▶ **Task description**:
Select all lines in the records that include "legacy".

▶ **Input material**:
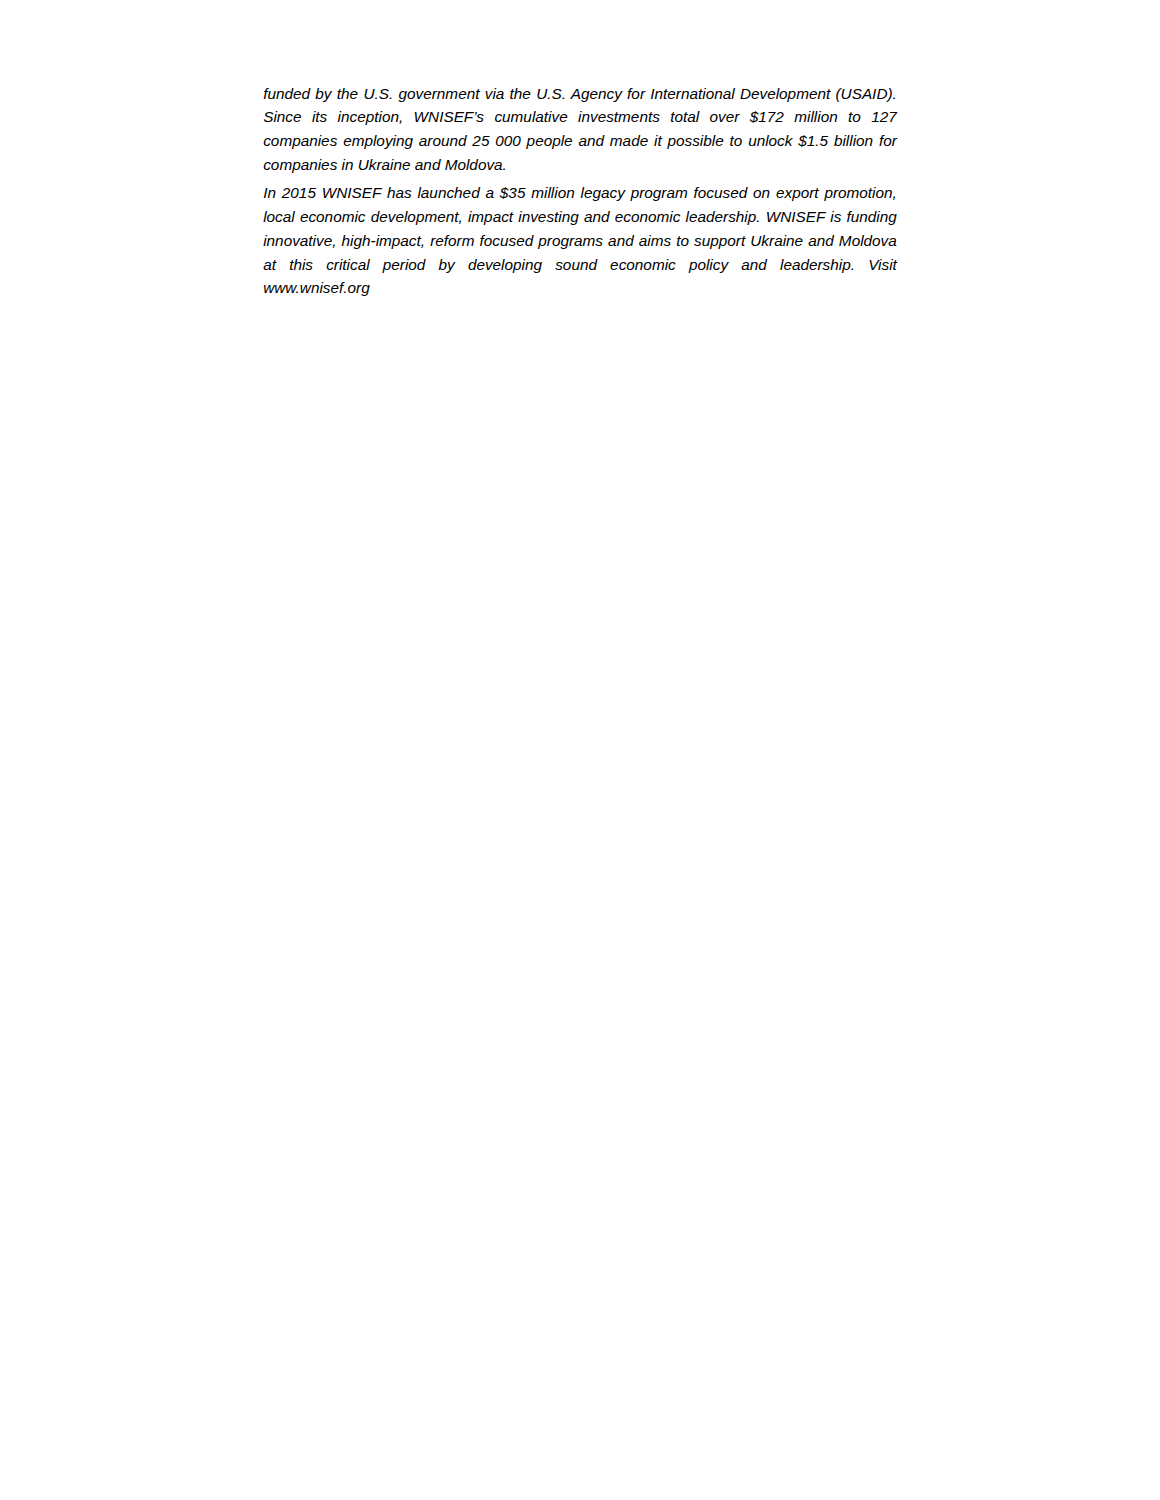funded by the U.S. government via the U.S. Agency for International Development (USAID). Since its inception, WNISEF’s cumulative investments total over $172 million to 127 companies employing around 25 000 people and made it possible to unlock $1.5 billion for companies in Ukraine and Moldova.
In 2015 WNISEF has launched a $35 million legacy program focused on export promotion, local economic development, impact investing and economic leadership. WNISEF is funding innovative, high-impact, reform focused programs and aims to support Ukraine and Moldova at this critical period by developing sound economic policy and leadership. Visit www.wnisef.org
==
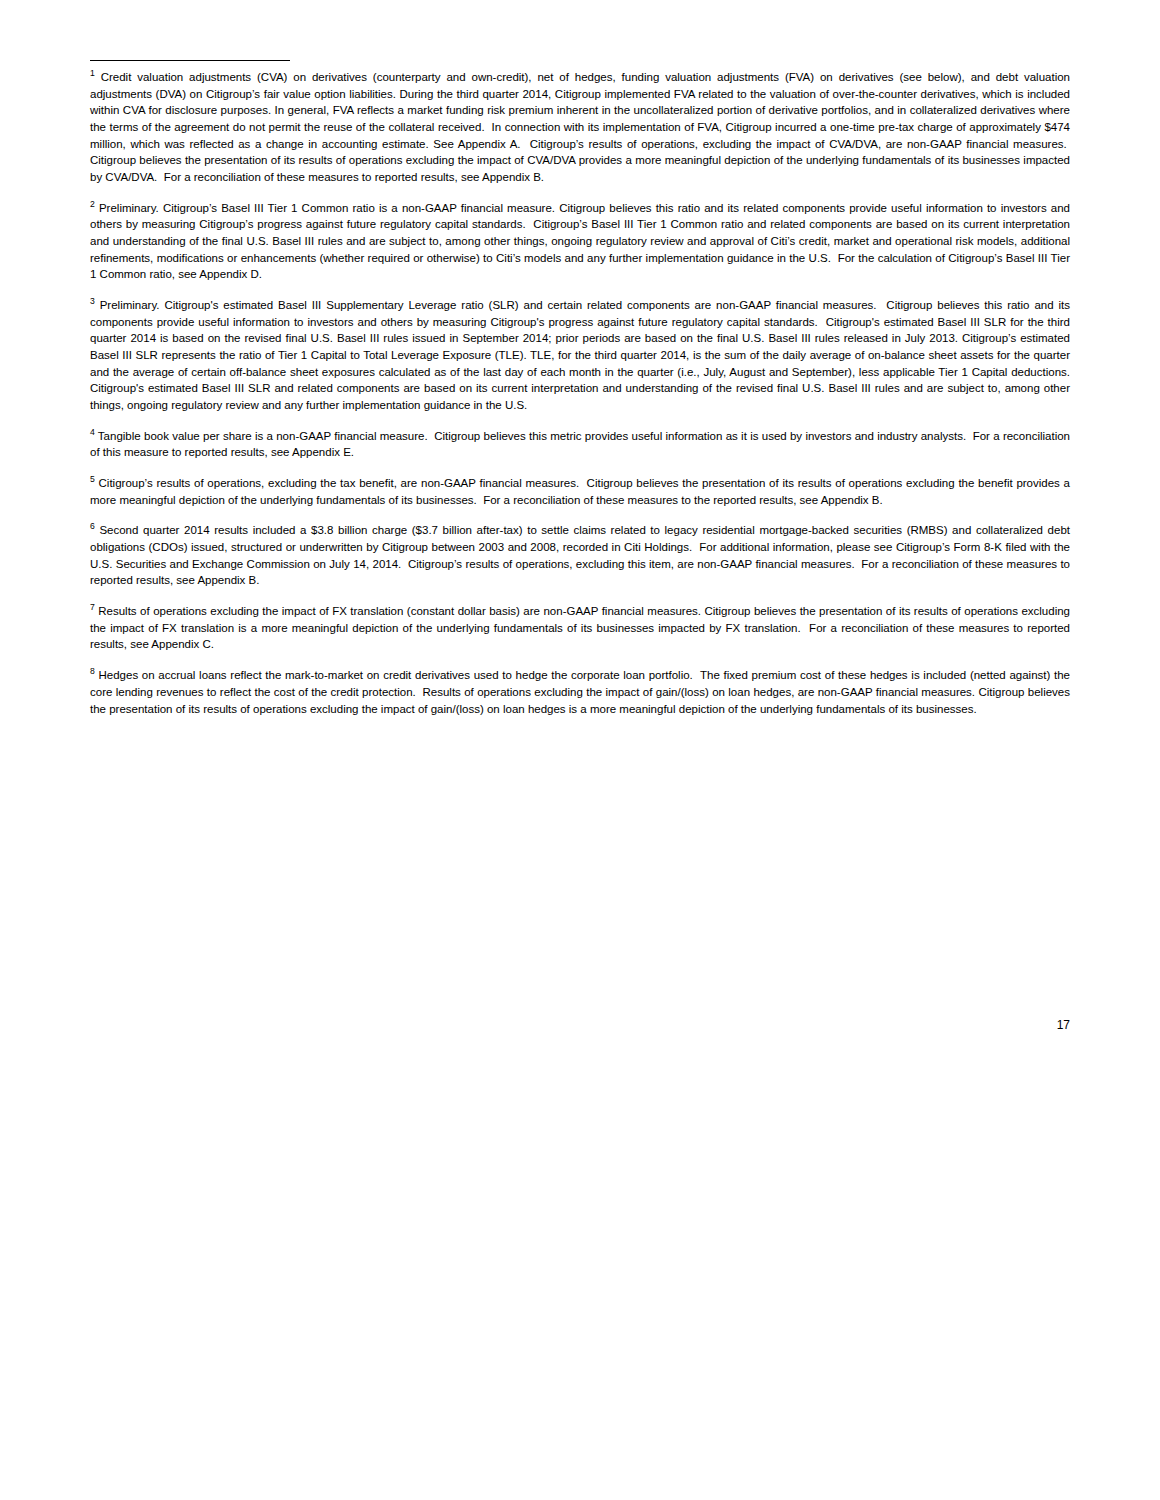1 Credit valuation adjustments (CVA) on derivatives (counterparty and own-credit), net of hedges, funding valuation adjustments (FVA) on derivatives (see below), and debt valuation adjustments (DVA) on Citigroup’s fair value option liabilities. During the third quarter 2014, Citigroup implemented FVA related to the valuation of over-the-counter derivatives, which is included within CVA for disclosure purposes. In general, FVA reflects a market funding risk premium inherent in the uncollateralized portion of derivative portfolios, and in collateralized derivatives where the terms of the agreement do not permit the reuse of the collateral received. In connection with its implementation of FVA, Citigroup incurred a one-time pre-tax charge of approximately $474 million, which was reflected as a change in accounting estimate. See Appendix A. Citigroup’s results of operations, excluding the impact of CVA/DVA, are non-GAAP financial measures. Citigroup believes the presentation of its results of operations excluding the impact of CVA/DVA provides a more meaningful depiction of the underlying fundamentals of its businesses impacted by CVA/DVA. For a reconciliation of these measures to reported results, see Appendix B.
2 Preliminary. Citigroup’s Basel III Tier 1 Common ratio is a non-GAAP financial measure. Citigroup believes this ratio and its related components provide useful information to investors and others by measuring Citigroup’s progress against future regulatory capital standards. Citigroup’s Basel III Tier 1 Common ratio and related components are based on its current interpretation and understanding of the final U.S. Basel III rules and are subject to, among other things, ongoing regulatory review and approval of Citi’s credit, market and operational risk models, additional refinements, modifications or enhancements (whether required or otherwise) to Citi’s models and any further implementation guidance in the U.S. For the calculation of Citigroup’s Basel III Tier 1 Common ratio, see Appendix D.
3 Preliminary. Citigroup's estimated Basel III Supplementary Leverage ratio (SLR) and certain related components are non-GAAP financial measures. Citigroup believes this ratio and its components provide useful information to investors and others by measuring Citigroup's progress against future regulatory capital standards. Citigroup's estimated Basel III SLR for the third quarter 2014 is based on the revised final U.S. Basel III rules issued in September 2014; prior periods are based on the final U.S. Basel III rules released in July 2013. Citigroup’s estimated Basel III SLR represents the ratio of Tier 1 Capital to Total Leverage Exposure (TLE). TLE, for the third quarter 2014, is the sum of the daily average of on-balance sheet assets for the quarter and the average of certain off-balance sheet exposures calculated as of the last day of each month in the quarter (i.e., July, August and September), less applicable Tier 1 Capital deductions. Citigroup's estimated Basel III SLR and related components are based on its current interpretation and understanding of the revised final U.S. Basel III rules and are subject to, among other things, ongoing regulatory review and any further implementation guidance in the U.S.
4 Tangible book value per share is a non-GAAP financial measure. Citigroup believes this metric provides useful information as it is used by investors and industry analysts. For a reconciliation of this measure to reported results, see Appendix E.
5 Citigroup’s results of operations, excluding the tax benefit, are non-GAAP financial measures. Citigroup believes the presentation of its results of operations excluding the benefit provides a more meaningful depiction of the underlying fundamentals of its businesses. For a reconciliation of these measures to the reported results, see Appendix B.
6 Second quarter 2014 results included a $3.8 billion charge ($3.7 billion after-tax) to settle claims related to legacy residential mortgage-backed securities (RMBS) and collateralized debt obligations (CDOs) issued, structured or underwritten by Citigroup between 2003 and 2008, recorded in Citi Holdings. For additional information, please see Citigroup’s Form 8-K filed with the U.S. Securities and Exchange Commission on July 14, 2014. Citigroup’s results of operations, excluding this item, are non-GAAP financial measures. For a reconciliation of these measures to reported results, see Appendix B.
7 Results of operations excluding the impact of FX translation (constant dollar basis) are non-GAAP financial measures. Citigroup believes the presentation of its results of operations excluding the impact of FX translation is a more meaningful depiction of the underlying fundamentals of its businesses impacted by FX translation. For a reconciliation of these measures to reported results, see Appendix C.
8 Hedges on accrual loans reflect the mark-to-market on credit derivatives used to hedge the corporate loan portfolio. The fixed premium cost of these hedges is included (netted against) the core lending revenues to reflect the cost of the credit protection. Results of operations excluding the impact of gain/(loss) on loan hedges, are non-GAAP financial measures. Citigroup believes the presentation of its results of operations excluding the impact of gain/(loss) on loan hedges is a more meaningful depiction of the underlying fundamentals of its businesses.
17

▶ **Task answer**:
In 2015 WNISEF has launched a $35 million legacy program focused on export promotion, local economic development, impact investing and economic leadership. WNISEF is funding innovative, high-impact, reform focused programs and aims to support Ukraine and Moldova at this critical period by developing sound economic policy and leadership. Visit www.wnisef.org
6 Second quarter 2014 results included a $3.8 billion charge ($3.7 billion after-tax) to settle claims related to legacy residential mortgage-backed securities (RMBS) and collateralized debt obligations (CDOs) issued, structured or underwritten by Citigroup between 2003 and 2008, recorded in Citi Holdings. For additional information, please see Citigroup’s Form 8-K filed with the U.S. Securities and Exchange Commission on July 14, 2014. Citigroup’s results of operations, excluding this item, are non-GAAP financial measures. For a reconciliation of these measures to reported results, see Appendix B.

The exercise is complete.